By contrast, Justice Binnie rejected ATCO's contention that the case was about the Board's confiscatory power. In his view, the essential issue of the case was whether the courts were justified in limiting what the Board was allowed to consider necessary in the public interest. In that regard, he acknowledged that the Board's discretion is not unlimited and must be exercised in good faith for its intended purpose; however, as the public interest is largely and inherently a matter of opinion and discretion, the Court should not substitute its own view for that of the Board. Key to this determination was Justice Binnie's review of regulatory practice in Alberta and elsewhere, which demonstrated that a variety of approaches have been adopted by regulators in solving the problems confronting the Board. He noted that it would have been open to the Board to allow ATCO's application for the entire profit, but that the Board's decision was within the range of established regulatory opinion and did not call for judicial intervention.
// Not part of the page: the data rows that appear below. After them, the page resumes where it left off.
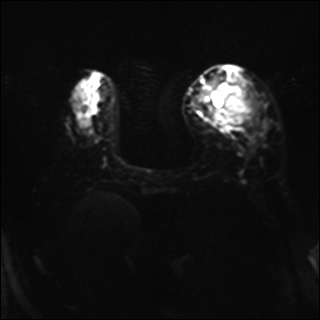
Breast MRI, one axial slice; position 11 of 37 along the scan axis; diffusion-weighted series; image 2 of 4 stored at this slice position (different b-values; order by instance number); 1.5 T; 4 mm slice thickness; 320 × 320 image matrix, field of view 320 × 320 mm. Female patient.
Annotated regions visible in this slice (outlined manually by an expert reader):
- tumour on diffusion-weighted imaging: box from (x=213, y=83) to (x=256, y=126) px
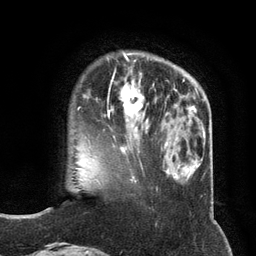
Breast MRI (dynamic contrast-enhanced), one axial slice; slice 33 of 134 in the series (ordered by position); cropped to one breast; dynamic contrast-enhanced series, time point 2 of 6 at this slice position (early post-contrast); 3 T; TE 2.8 ms, TR 7.3 ms; 1.2 mm slice thickness; 256 × 256 image matrix, field of view 180 × 180 mm. Female patient.
Structures marked on this image (semi-automatically segmented with operator editing):
- enhancing-tissue mask used for the functional tumour volume (all voxels passing the contrast-enhancement thresholds inside the analysis volume; usually the tumour): bounding box <87,75,148,134> (left, top, right, bottom; pixels)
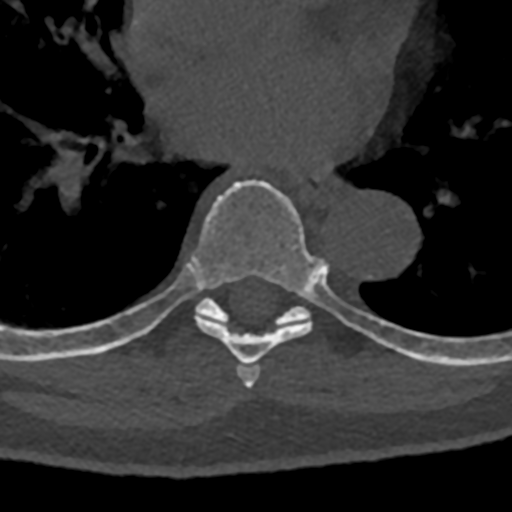
CT including the spine, one axial slice. Slice 747 of 797 in the series (ordered by position). Reconstruction kernel Br40s/3. Bone window (W 1800 / L 400 HU). 0.5 mm slice thickness. 512 × 512 image matrix, field of view 160 × 160 mm. Male patient, age 74 years. From the clinical record (not read from this slice): primary cancer: renal; vertebrae with lytic lesions (as recorded): T10, L1, L2, L3, L4, L5.
Structures marked on this image (semi-automatically segmented with operator editing):
- T6 vertebra: bounding box [x1, y1, x2, y2] px = [237, 365, 260, 389]
- T7 vertebra: [71, 180, 389, 366]
- T8 vertebra: [70, 297, 432, 363]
The ATCO decision is notable because of the narrow approach the majority adopted toward the scope of a regulator's condition-making powers. The Court's approach is particularly striking in this case because the Board's enabling statute granted the regulator considerable discretion in imposing such conditions as it considered necessary in the public interest. The majority's narrow reading of the Board's condition-making power seems at odds with the recent judicial trend (reflected in the minority opinion) to defer to the expertise of regulatory bodies with respect to their exercise of discretion.
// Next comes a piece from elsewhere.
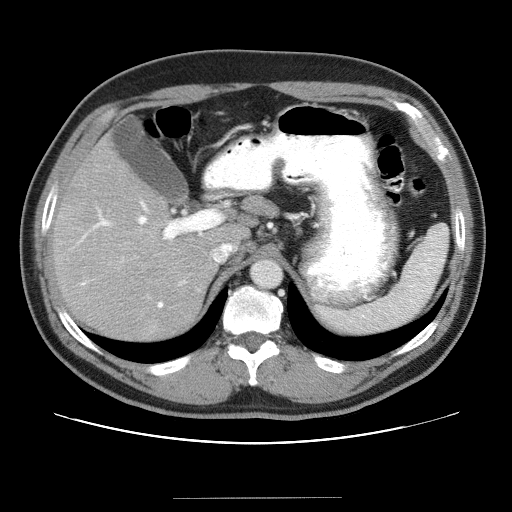
Contrast-enhanced abdominal CT (liver protocol), one axial slice. Position 23 of 40 along the scan axis. 120 kVp. Soft-tissue window (W 400 / L 40 HU). 5 mm slice thickness. 512 × 512 image matrix, field of view 380 × 380 mm. From the clinical record (not read from this slice): diagnosis: hepatocellular carcinoma (patient treated with transarterial chemoembolisation; whether this scan precedes or follows treatment is not stated here); TNM stage (as recorded): Stage-IVA; Child-Pugh class: B; tumour nodularity: multinodular.
Annotated regions visible in this slice (semi-automatically segmented with operator editing):
- liver parenchyma outside the tumour (the mass and vessels are separate outlines, so this box may not span the whole liver): bounding box (x1, y1, x2, y2) in pixels: (52, 134, 252, 340)
- portal vein: (78, 201, 224, 308)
The practical outcome of the decision is that regulators will now be required to examine whether the use of their condition-making power is consistent with both the regulator's broader objectives and the purposes of the underlying request for approval. That said, the majority's framework for determining when a regulator can employ its condition-making power leaves considerable room for regulators and lower courts to distinguish future cases. Regulators and lower courts are likely to face some difficulty in future cases when determining whether a specific exercise of condition-making power is more analogous to the conditions imposed by the Board in this specific case or to the acceptable alternatives suggested by Justice Bastarache. Also, given the persuasive strength of Justice Binnie's dissenting opinion, it is difficult to know if the majority's limitation of a regulator's condition-making power will have an appreciable effect on the actions of regulators beyond the ATCO case.